Kiyoshi Mizuuchi, working with his associate Bob Craigie, found the intermediates. In the early 1980s, they developed an in vitro system that supported Mu transposition, using a plasmid that included a much-abbreviated copy of Mu with both ends of the transposon (the binding sites for the Mu transposase). The Mu proteins required (MuA and MuB), as well as the E. coli host proteins, were made available as extracts from cells in which they were being expressed. The target DNA was another circular DNA, derived from bacteriophage ϕX174 (a phage that has no transposition properties). With this system, the researchers could detect both the cointegrate and the simple insertion products where a new copy of Mu was integrated in the target DNA. Although the results supported Shapiro’s model, the researchers did not detect the predicted strand-transfer intermediates before replication.

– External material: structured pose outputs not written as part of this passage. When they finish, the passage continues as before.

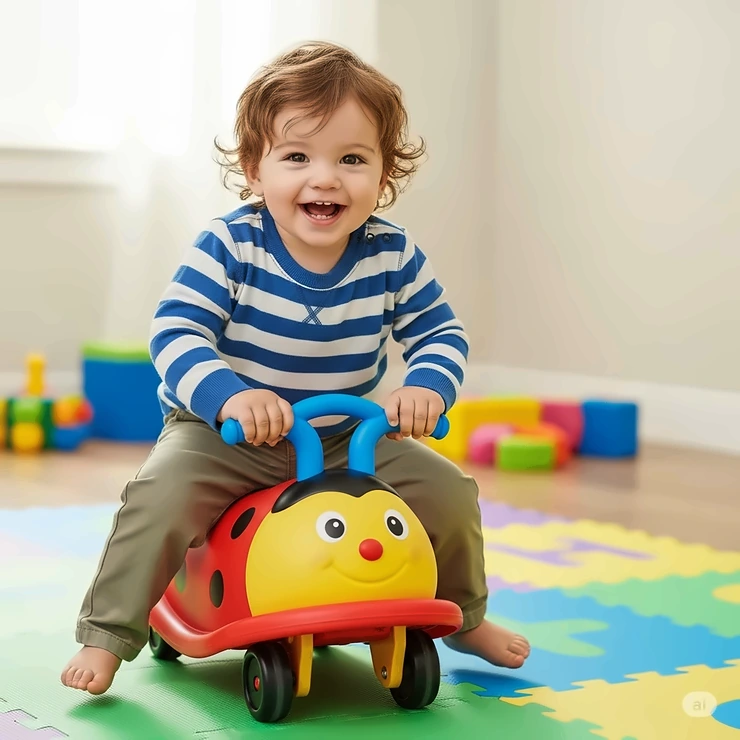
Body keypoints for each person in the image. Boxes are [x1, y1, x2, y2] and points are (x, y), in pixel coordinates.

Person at [61, 40, 530, 696]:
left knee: (450, 492)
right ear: (256, 170)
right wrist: (229, 397)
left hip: (349, 439)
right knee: (158, 496)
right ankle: (108, 634)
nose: (326, 178)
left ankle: (463, 615)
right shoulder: (231, 244)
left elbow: (439, 332)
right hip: (224, 436)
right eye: (297, 157)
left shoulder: (391, 255)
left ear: (384, 175)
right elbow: (176, 330)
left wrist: (425, 385)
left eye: (352, 159)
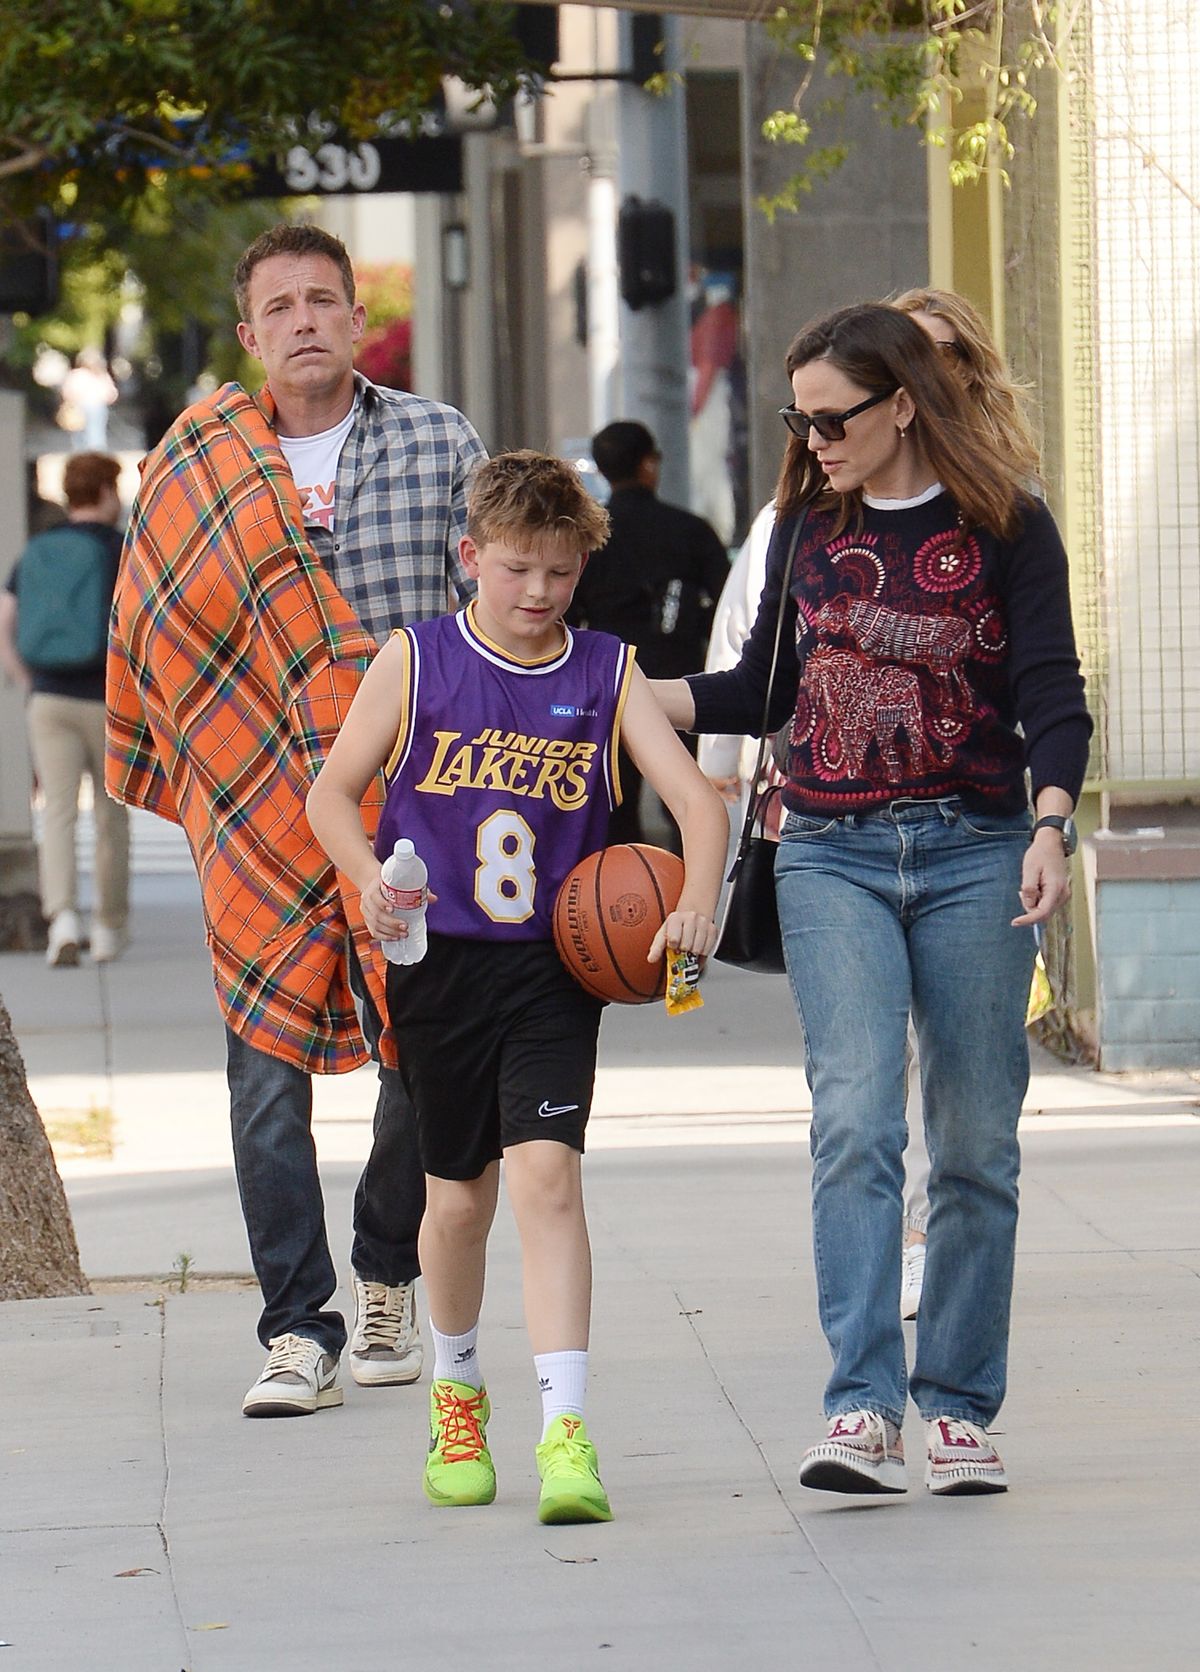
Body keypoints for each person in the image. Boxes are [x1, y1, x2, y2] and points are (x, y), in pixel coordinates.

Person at [653, 301, 1090, 1497]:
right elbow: (759, 688)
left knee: (974, 1141)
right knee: (855, 1121)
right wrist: (627, 692)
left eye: (833, 416)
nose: (815, 438)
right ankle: (860, 1405)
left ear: (904, 402)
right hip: (832, 851)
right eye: (800, 418)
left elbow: (1053, 692)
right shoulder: (804, 527)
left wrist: (1052, 825)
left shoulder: (1006, 525)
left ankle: (955, 1405)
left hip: (978, 848)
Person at [106, 223, 487, 1417]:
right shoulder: (192, 463)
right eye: (283, 305)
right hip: (258, 804)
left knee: (420, 1053)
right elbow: (152, 623)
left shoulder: (437, 439)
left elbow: (489, 606)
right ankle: (294, 1326)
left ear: (355, 320)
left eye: (327, 298)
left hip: (410, 802)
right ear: (251, 332)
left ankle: (384, 1268)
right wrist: (211, 754)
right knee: (265, 1071)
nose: (307, 319)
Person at [306, 451, 728, 1522]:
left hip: (555, 965)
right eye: (517, 570)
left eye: (559, 571)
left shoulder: (608, 670)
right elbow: (329, 795)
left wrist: (696, 901)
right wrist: (367, 881)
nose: (539, 593)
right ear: (470, 560)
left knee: (547, 1179)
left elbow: (697, 801)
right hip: (438, 963)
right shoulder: (415, 660)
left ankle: (566, 1430)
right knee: (457, 1202)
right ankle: (457, 1389)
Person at [892, 286, 1047, 1319]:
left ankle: (936, 1231)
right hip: (845, 829)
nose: (921, 374)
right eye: (904, 355)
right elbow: (765, 647)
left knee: (970, 1097)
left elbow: (1047, 673)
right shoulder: (822, 495)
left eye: (942, 355)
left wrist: (1050, 817)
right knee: (865, 1092)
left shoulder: (1008, 502)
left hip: (978, 824)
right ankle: (907, 1238)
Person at [568, 420, 729, 846]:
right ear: (649, 464)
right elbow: (725, 609)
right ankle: (687, 895)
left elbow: (568, 615)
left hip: (606, 679)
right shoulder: (690, 531)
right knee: (687, 802)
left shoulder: (591, 540)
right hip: (683, 681)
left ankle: (622, 903)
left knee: (613, 805)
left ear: (602, 470)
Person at [0, 452, 130, 967]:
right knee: (109, 815)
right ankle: (107, 927)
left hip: (48, 698)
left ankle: (63, 919)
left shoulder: (37, 549)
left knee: (55, 812)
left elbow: (4, 620)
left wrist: (27, 678)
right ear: (103, 492)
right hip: (106, 701)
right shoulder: (120, 549)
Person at [58, 348, 119, 451]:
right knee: (96, 433)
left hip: (79, 407)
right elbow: (112, 394)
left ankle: (82, 458)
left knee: (79, 435)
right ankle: (96, 456)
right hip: (96, 406)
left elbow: (67, 392)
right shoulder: (101, 375)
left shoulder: (76, 374)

Either these intermediates did not exist or they were converted to the final products of transposition too quickly for detection.

515

There are two major steps in the process postulated by Shapiro: cleaving DNA and rejoining the ends to new partners, followed by replication (see Figure 2). We now know that the initial DNA cleavage and strand-transfer events need MuA and MuB proteins. The replication steps are more complex, requiring multiple proteins from the host cell. Completing the entire reaction required a concentrated cell extract and addition of the polymer polyvinyl alcohol. The polymer acted as a solvent-exclusion agent, further concentrating the reaction components. In controls, Craigie and Mizuuchi left out different reaction components to demonstrate that each was needed. When they left out polyvinyl alcohol, the reaction did not generate products, but a prominent new DNA band appeared on the agarose gels that they were using to analyze the reaction. Craigie and Mizuuchi knew how to capitalize on this bit of serendipity. Analysis of this new DNA species soon revealed that it was a strand-transfer intermediate, essentially equivalent to the intermediate created by end-joining as proposed by Shapiro.

What had happened in the polyvinyl alcohol control? The absence of the polymer led to a partial reaction in which strand transfer became a dead end, with the resulting transposition intermediate building up to concentrations that made it much easier to detect and study. To confirm that this species was indeed a normal reaction intermediate (and not simply produced by unusual reaction conditions), Craigie and Mizuuchi isolated the putative intermediate DNA species, added back cell extract without MuA and MuB but with replication enzymes now aided by polyvinyl alcohol, and showed that the predicted transposition products were generated. The result was a definitive study establishing key facts about the pathway of Mu transposition. More broadly, the study played a major role in developing our current understanding of replicational transposition mechanisms.